Having been beaten to within an inch of his life the last time he touched down in the town of Big Whiskey, Munny rides back into the saloon armed with a bellyful of booze, a double-barrelled shotgun, and a thirst for vengeance no amount of alcohol is ever going to quench.
A masterclass is shot composition, framing, pacing, and tension; it’s not only one of the more overtly stylish sequences Eastwood has ever directed, but it’s one that evokes decades’ worth of his previous credits, ties a bow around his association with the genre that made him who he is, and reiterates that there’s only so long anyone can outrun the sins of the past before they need to be confronted head-on.
It also helps that it carries a bountiful amount of memorable one-liners, with Eastwood nonchalantly blowing unarmed barkeep Skinny Dubois away before deadpanning, “Well, he should have armed himself if he’s going to decorate his saloon with my friend.”
Munny embraces the chaos he’s created and the mythology that earned him his reputation in the first place, admitting his previous sins to Daggett right before he commits plenty more. “That’s right. I’ve killed women and children. I’ve killed just about everything that walks or crawled at one time or another,” he ominously intones. “And I’m here to kill you, Little Bill, for what you did to Ned.”

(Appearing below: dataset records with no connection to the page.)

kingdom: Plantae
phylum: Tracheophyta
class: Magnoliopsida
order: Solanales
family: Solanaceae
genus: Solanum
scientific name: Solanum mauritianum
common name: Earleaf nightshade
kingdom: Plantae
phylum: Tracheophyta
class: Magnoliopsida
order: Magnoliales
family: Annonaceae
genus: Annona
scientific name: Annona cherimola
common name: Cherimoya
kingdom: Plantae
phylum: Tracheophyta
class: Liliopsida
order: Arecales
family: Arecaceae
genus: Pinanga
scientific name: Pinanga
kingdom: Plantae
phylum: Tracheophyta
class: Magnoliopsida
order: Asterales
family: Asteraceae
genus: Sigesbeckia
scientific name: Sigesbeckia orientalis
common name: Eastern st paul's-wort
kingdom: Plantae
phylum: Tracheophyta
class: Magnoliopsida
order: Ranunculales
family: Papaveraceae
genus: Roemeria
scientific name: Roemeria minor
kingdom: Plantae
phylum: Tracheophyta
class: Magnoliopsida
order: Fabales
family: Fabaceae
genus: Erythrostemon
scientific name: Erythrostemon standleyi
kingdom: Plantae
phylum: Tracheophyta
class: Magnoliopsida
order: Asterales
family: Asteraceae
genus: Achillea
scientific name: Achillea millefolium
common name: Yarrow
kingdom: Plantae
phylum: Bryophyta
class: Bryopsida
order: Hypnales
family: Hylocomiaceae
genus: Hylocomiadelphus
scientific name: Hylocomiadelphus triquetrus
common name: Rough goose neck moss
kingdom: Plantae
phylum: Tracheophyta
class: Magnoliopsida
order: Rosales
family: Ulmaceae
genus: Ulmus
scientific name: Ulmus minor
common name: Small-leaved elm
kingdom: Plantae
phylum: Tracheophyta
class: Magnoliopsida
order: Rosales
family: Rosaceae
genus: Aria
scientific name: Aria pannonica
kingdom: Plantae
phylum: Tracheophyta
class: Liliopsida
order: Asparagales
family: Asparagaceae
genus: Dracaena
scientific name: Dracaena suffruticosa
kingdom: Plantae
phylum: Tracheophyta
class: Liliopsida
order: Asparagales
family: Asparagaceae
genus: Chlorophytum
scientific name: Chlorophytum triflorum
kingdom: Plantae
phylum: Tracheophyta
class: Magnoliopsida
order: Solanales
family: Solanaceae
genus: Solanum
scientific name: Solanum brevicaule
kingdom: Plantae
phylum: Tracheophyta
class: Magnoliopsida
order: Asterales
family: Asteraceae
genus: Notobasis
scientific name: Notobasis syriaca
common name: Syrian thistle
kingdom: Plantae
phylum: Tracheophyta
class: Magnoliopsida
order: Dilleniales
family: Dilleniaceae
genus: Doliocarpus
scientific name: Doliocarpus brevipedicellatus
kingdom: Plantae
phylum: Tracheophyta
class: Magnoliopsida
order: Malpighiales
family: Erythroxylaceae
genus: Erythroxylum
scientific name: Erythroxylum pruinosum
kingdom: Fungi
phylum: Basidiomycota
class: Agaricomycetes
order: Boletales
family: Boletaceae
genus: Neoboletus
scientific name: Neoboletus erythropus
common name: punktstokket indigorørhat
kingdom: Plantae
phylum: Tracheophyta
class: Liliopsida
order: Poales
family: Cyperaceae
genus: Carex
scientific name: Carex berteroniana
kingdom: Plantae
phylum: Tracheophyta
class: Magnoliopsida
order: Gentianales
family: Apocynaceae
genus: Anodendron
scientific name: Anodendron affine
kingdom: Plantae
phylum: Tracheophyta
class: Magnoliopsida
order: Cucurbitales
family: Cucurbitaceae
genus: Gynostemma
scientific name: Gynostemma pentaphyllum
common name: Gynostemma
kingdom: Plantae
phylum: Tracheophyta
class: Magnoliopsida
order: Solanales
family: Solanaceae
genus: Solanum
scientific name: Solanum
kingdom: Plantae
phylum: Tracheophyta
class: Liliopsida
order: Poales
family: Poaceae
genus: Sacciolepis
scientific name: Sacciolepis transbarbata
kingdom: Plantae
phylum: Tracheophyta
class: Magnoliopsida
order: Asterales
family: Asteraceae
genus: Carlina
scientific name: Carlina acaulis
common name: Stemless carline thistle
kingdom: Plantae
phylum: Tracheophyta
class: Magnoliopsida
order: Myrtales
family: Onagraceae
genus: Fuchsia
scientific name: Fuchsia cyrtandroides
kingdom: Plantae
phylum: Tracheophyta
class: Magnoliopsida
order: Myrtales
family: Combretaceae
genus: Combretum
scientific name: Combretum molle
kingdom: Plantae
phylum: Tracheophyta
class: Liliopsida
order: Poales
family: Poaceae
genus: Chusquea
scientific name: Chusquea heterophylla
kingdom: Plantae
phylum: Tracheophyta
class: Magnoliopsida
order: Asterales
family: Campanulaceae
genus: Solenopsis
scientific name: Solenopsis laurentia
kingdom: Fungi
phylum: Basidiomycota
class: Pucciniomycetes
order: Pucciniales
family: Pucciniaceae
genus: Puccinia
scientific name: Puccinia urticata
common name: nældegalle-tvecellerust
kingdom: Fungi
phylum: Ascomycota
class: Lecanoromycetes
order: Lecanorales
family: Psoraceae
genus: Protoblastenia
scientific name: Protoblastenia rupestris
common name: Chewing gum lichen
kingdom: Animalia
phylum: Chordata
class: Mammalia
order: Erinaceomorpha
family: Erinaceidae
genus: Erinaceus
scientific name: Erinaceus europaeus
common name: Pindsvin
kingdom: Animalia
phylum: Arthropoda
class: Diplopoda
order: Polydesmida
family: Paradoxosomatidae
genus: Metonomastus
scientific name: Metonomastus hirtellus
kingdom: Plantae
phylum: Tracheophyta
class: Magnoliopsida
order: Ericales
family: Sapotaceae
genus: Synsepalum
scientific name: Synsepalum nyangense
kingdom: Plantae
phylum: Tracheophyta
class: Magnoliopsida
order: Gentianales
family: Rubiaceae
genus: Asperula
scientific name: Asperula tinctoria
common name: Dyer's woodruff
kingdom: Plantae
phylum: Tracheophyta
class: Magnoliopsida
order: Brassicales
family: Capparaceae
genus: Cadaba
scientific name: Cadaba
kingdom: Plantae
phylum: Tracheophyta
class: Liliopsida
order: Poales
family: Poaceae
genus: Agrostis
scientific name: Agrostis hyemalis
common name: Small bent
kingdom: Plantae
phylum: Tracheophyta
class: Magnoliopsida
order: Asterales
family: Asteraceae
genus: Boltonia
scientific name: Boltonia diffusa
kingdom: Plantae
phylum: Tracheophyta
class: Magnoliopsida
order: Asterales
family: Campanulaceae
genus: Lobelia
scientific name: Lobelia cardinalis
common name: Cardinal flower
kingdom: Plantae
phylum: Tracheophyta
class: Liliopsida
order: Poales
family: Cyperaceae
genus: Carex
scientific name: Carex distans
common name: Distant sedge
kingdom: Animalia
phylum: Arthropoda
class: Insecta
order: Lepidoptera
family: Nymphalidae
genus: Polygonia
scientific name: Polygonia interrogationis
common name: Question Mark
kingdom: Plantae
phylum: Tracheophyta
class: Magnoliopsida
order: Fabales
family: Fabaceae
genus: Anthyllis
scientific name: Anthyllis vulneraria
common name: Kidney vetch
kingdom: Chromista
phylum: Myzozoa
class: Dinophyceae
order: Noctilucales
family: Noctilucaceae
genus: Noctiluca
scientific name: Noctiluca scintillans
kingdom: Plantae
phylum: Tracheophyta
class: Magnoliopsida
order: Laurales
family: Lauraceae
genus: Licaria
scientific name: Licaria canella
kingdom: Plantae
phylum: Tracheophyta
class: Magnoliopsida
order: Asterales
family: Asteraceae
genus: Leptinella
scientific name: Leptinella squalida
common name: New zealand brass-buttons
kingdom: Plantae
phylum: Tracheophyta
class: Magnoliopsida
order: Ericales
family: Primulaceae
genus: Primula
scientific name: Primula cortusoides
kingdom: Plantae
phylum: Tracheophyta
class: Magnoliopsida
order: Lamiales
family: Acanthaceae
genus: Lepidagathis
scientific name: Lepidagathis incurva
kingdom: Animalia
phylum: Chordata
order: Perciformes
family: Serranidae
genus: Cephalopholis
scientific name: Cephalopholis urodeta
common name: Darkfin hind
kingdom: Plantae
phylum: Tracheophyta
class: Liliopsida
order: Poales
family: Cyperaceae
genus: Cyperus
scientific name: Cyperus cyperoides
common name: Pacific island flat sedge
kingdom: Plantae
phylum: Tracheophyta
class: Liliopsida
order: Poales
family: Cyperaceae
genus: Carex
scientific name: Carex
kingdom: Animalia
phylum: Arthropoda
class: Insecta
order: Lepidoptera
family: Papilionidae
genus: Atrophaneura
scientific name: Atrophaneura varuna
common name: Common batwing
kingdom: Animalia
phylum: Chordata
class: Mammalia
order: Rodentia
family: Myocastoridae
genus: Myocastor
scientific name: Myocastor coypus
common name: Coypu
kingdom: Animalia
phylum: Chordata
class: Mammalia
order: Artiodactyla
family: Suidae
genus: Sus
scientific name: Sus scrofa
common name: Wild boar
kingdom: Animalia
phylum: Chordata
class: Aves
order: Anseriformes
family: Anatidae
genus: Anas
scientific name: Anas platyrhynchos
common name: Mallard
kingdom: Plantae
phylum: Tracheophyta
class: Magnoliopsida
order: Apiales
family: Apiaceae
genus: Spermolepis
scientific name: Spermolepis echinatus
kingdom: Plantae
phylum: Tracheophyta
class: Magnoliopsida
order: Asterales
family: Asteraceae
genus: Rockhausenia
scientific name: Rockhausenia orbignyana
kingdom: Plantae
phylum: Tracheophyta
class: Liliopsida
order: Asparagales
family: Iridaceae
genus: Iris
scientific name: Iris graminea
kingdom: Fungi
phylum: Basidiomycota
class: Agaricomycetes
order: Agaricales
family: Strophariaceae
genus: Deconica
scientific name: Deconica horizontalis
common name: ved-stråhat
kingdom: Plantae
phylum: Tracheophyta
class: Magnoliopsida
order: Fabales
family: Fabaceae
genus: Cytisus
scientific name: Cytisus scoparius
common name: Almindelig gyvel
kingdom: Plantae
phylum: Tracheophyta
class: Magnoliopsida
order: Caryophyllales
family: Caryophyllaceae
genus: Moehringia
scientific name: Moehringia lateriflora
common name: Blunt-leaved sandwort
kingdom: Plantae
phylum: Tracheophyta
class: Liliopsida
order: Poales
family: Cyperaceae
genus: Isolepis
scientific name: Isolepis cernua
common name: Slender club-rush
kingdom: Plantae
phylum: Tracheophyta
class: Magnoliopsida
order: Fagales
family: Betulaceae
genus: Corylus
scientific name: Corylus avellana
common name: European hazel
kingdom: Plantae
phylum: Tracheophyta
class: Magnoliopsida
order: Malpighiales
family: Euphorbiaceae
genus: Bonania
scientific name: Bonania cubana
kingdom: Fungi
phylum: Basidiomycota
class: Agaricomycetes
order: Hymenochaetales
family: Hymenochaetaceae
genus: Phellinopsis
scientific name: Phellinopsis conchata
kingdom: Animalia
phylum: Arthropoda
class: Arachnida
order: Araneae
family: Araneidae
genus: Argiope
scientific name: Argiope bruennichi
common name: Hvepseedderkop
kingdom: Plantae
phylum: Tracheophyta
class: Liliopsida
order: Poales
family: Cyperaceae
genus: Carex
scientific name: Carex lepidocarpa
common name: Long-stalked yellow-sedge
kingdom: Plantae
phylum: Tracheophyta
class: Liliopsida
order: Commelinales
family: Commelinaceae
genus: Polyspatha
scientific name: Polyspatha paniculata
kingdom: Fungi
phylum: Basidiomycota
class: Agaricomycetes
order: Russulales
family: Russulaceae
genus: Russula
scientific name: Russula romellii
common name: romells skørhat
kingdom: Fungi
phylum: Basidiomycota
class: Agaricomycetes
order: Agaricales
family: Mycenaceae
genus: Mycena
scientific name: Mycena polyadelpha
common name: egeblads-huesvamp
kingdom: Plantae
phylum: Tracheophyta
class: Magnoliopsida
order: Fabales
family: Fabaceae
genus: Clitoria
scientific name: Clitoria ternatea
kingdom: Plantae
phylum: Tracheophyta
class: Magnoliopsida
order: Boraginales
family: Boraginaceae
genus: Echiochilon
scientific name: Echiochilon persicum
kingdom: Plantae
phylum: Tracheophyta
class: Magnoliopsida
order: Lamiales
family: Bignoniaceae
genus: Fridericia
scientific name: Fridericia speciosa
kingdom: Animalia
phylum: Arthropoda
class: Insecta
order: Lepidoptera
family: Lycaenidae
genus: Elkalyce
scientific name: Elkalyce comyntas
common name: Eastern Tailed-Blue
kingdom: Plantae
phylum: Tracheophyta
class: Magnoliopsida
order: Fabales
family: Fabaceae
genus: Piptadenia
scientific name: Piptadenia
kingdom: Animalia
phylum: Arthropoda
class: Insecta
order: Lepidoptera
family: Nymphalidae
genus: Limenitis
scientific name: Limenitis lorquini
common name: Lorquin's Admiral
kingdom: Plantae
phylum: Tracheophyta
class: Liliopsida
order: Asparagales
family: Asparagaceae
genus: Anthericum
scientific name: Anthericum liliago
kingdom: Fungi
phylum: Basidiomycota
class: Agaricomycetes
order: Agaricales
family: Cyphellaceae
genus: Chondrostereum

If there was ever a scene that distilled Eastwood down to his very essence, then it’s Unforgiven‘s climactic saloon shootout. The hero overcoming the villains in a blood-soaked and bullet-riddled showdown is about as cliched as it gets in the western, but in addition to the excitement and dynamism of the way the scene is filmed, it’s almost meta-fictional in the way it serves as the star’s last stand in more ways than one.
Like he tells Little Bill, “Deserve’s got nothing to do with it.” In Munny’s eyes, death is the only solution to the problem at hand, even if he knows there won’t be a spot in heaven for him if he goes through with it. That spiritual addendum to a brutal showdown ends Unforgiven on an oxymoronically elegiac note, allowing Eastwood to walk away from the western one last time with his head held high.